Voor het eerst sinds de NAVO Russische diplomaten wegstuurde vanwege de gasaanval op de voormalige dubbelspion Sergei Skripal in het Engelse Salisbury, hebben beide partijen weer politiek overleg gevoerd.
De zogeheten NAVO-Ruslandraad kwam donderdag op ambassadeursniveau bijeen in het NAVO-hoofdkwartier in Brussel. Het was volgens de westerse alliantie een ''open uitwisseling’’ over onderwerpen als Oekraïne, militaire activiteiten, transparantie en risicoreductie. Beide kanten hebben briefings gegeven over aankomende oefeningen.
Het politieke overleg werd na de Russische inlijving van de Krim in 2014 opgeschort, maar sinds ruim twee jaar zitten ze weer af en toe om tafel. Beide partijen willen de lijnen openhouden. Vorige maand zaten militaire toplui van beide kanten al samen in Bakoe.

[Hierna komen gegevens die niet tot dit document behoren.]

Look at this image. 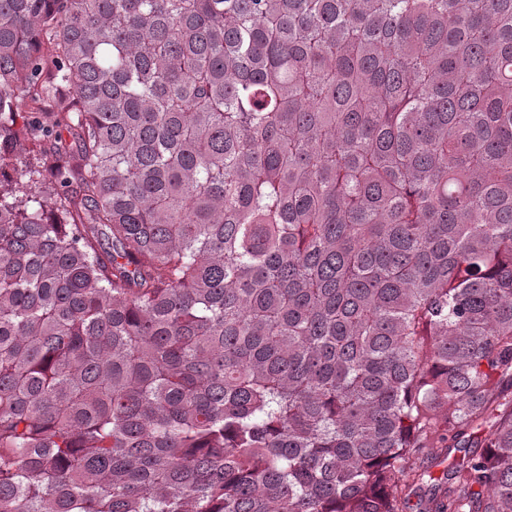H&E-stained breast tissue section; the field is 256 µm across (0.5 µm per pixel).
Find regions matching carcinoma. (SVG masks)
<instances>
[{"label":"carcinoma","instance_id":"carcinoma-1","mask_svg":"<svg viewBox=\"0 0 512 512\" xmlns=\"http://www.w3.org/2000/svg\"><path fill=\"white\" fill-rule=\"evenodd\" d=\"M450 447L419 512H512V0H0V512H408Z\"/></svg>","mask_w":512,"mask_h":512}]
</instances>
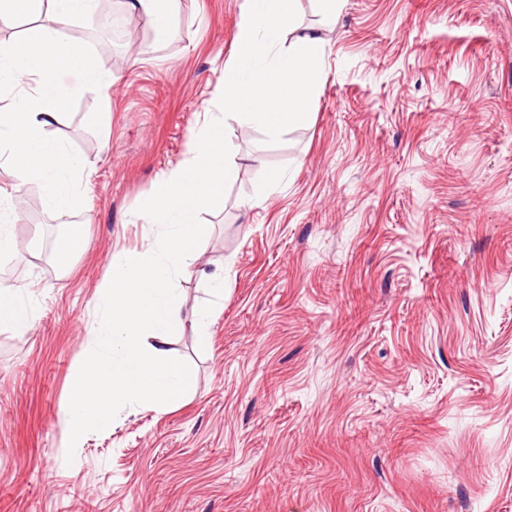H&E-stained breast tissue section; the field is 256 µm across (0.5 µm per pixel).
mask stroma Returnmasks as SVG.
<instances>
[{
  "label": "stroma",
  "instance_id": "1",
  "mask_svg": "<svg viewBox=\"0 0 512 512\" xmlns=\"http://www.w3.org/2000/svg\"><path fill=\"white\" fill-rule=\"evenodd\" d=\"M112 3L127 38L69 30L117 83L48 129L82 206L34 192L0 257L36 310L0 330V512H512V0H339L329 20L301 0L325 42L318 107L276 144L228 120L240 175L175 281L188 322L166 350L193 393L72 451L97 289L113 251L153 246L133 214L217 111L244 0H180L163 39ZM67 224L85 246L59 261Z\"/></svg>",
  "mask_w": 512,
  "mask_h": 512
}]
</instances>
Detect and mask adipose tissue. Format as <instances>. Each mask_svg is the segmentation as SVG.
Returning <instances> with one entry per match:
<instances>
[{"label": "adipose tissue", "mask_w": 512, "mask_h": 512, "mask_svg": "<svg viewBox=\"0 0 512 512\" xmlns=\"http://www.w3.org/2000/svg\"><path fill=\"white\" fill-rule=\"evenodd\" d=\"M95 8L96 0H0V28L13 27L22 17L34 22L23 36L0 40V94L26 88L21 110L0 113V163L9 166L18 184H40L51 207H80L75 186L80 165L63 143L47 136V127L87 87L107 90L116 81L86 47L64 35L74 18L92 15ZM66 72L77 74V82L65 83ZM26 290L23 283L0 282L1 328H31L35 313L24 301Z\"/></svg>", "instance_id": "obj_1"}]
</instances>
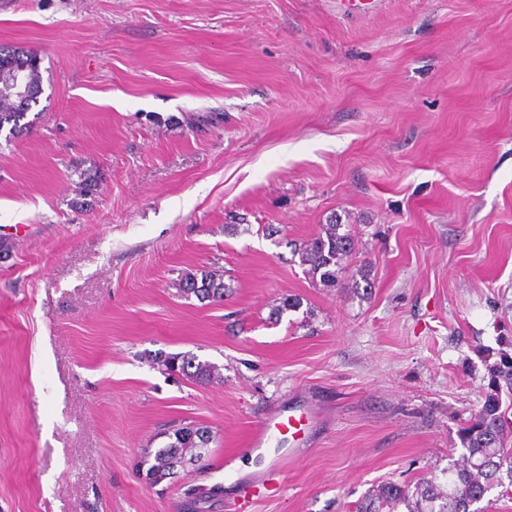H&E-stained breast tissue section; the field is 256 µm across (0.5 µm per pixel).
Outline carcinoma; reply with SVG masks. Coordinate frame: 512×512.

Omdat Moskou niet naar tevredenheid reageerde op de aanval op Skripal stuurden vrijwel alle NAVO-landen, waaronder Nederland, in maart Russische diplomaten weg.

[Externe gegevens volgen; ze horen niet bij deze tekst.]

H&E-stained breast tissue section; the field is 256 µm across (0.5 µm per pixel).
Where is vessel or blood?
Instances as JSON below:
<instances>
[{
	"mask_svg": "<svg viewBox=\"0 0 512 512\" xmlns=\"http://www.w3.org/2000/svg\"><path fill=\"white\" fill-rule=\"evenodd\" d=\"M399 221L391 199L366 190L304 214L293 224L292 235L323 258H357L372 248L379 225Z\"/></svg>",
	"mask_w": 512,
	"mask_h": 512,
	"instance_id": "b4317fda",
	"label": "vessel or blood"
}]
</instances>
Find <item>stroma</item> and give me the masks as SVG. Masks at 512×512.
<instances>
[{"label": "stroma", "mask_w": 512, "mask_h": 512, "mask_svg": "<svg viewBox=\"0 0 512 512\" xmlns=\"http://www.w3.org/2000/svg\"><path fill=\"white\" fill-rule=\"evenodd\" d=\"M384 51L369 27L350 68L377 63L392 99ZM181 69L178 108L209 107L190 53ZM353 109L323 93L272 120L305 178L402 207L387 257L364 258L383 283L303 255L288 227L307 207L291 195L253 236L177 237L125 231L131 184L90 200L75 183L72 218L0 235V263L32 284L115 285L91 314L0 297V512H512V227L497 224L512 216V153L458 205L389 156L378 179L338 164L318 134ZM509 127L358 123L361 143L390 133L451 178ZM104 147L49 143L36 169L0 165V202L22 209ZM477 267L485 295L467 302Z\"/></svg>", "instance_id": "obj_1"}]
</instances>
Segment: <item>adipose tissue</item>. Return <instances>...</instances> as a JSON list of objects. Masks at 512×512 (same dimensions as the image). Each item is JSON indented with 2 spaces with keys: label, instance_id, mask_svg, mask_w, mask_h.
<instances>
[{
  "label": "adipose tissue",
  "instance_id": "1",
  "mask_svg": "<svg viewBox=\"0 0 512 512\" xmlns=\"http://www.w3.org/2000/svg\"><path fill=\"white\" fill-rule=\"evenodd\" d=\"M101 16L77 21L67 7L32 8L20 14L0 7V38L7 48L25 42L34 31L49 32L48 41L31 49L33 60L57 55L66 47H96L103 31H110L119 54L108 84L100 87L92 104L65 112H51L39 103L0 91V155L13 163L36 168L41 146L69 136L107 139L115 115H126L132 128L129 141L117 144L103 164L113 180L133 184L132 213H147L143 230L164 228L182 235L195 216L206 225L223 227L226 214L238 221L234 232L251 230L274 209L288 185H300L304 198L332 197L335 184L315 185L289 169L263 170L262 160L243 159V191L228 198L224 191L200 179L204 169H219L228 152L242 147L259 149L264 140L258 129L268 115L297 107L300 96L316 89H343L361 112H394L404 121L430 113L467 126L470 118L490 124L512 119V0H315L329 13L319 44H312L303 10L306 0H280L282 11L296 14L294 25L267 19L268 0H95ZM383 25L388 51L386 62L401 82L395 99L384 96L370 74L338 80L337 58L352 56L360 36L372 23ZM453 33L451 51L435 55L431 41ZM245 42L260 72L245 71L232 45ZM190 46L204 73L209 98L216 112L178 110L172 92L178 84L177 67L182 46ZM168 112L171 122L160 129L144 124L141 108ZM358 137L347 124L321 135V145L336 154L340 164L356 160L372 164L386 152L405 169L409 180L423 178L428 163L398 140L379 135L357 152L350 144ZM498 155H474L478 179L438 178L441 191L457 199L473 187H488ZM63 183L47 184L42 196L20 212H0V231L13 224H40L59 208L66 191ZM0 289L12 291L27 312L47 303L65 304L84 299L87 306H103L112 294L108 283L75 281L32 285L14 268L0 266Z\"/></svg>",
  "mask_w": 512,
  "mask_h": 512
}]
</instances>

De NAVO besloot dat de permanente missie van Rusland bij de NAVO nog uit maximaal twintig mensen mag bestaan, tien minder dan voorheen. De accreditatie van zeven Russen werd ingetrokken en die van drie anderen geweigerd.

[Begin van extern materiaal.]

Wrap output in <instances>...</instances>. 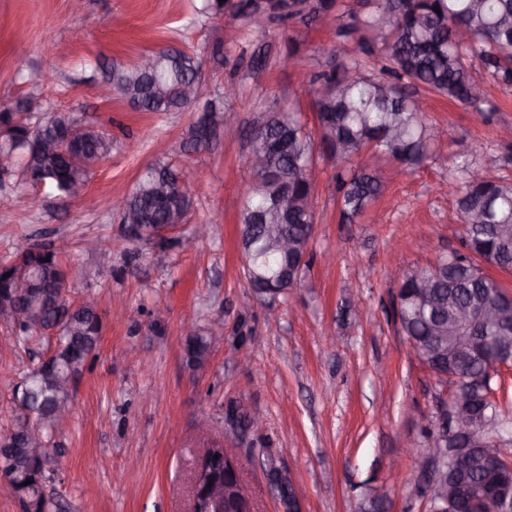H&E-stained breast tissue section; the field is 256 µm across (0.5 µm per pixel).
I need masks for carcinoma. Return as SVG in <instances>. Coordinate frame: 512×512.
<instances>
[{
	"instance_id": "1",
	"label": "carcinoma",
	"mask_w": 512,
	"mask_h": 512,
	"mask_svg": "<svg viewBox=\"0 0 512 512\" xmlns=\"http://www.w3.org/2000/svg\"><path fill=\"white\" fill-rule=\"evenodd\" d=\"M373 12L358 15L340 0H239L236 16L251 23V13L263 8L268 20L286 28L293 21L306 22L334 9L349 14L351 32L360 34L367 45L382 44V76L367 78L359 73L361 64L352 61L311 76L313 106L319 128V144L305 132L302 113L291 109L269 114L263 165L249 170L240 217V239L249 257L244 275L254 290L278 288L289 293L290 282L282 279L279 255L269 251V234L280 228L296 239L299 248L309 247L305 225L315 221L311 168L315 151L328 161H336V203L339 221L354 224L381 194L379 165L387 161L404 170H413L425 162L438 147L439 132L428 123L427 115L409 88L422 87L450 102L478 103L483 95H474L479 83L472 65L480 63L491 75L512 84V0H371ZM439 11H434V8ZM153 69L143 71L136 64L114 63L105 81L112 91L144 112L165 114L187 105L175 89L202 83L200 53L165 49L154 53ZM162 83L174 92L158 98L154 88ZM31 91L10 105L0 106V174L9 172L14 157L24 159L23 172L28 181L40 183L60 196H75L76 181L87 184L92 170L87 161L102 160L112 151V137L104 130L78 121L68 112H55L39 136L30 126L39 120L34 114V91L39 81L29 82ZM225 111L224 102L209 101L203 115L194 124L184 149L199 152L207 142L201 135L209 117ZM76 131L75 140L64 152L48 153L46 138ZM369 153L372 164L356 169L346 165ZM460 183L455 186L463 232L461 249L441 256L428 267L405 275L399 284L398 321L405 336L417 341L415 355L420 362L450 378L481 373L482 362L460 366L443 354L448 340L433 342L441 336L440 327L448 325L460 307L497 303L507 299L501 286L480 267L477 257L487 254L497 264L512 268V182L475 177L476 170L464 163L459 167ZM128 210L140 216L142 224H181L190 211L192 200L183 178L167 163L144 169L135 188L123 197ZM68 268L57 254L40 264L32 263L28 250L18 259L0 265V287L11 288L17 298L28 303L35 321L11 327L21 344L44 336V330L60 326L56 333L55 353L34 369L25 390L13 391L12 425L19 426L33 417L52 415L60 404L72 400L69 391L56 384L58 374L72 366H86L101 338L102 321L95 308L81 307L59 324L58 311L28 288L38 282L47 288H59L67 282ZM185 353L189 361L203 365L209 356L207 338L195 330L186 337ZM512 444V437H501L485 448H459L460 460L448 458V476L459 463L466 465L465 482L483 491L491 479L512 481V461L499 450ZM6 458L26 461L14 471L0 466L4 477L22 503L23 512H54L55 502L46 497L43 486L49 450L28 448L22 444L10 448Z\"/></svg>"
}]
</instances>
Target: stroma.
<instances>
[{"label":"stroma","mask_w":512,"mask_h":512,"mask_svg":"<svg viewBox=\"0 0 512 512\" xmlns=\"http://www.w3.org/2000/svg\"><path fill=\"white\" fill-rule=\"evenodd\" d=\"M199 0H0V103L26 87L21 75H51L37 92L41 109L72 113L112 135V151L79 198L42 190L31 209L19 176L0 185V263L27 245L65 242L61 262L72 270L71 300L95 295L102 333L74 393L73 409L50 449L45 483L58 512H188L196 457L227 449L257 512H284L270 470L294 485L300 512H358L377 491L383 512H427L419 467L407 444L425 451V426L448 393L413 354L394 318L397 284L410 271L460 249V218L448 184L468 162L488 177L512 181V85L483 67L486 100L462 105L417 89L443 132L440 154L411 173L382 172L383 192L357 223L339 221L336 167L316 159L318 187L309 264L290 296L268 319L245 279L237 248L238 190L247 178V133L278 108L310 112L297 72L313 74L360 60L379 74V54H365L358 36L343 37L345 19L320 15L286 37L239 26L228 36L224 16L204 17ZM25 44L24 58L12 53ZM197 48L204 79L200 102L225 98L238 131L214 121L205 150L184 151L199 109L157 116L124 99L101 98L112 62L130 64L166 47ZM263 49L268 64L250 74L242 51ZM164 162L184 176L193 207L166 242L127 239L112 197L131 190L148 165ZM212 224L190 251L176 240ZM106 238L112 250H87ZM196 317L210 335L207 362L189 367L182 331ZM47 345L18 344L0 324V429L12 419V383ZM259 414L245 432L228 416Z\"/></svg>","instance_id":"1"}]
</instances>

Skripal raakte in maart ernstig gewond bij de aanslag op zijn leven. Hierbij werd een vloeibare vorm van het in de voormalige Sovjet-Unie ontwikkelde zenuwgas novichok gebruikt. De toestand van de Rus was wekenlang kritiek. Pas halverwege mei mocht hij het ziekenhuis verlaten.
Het Verenigd Koninkrijk meent dat Rusland achter de aanval zit, maar volgens Moskou is dat niet het geval.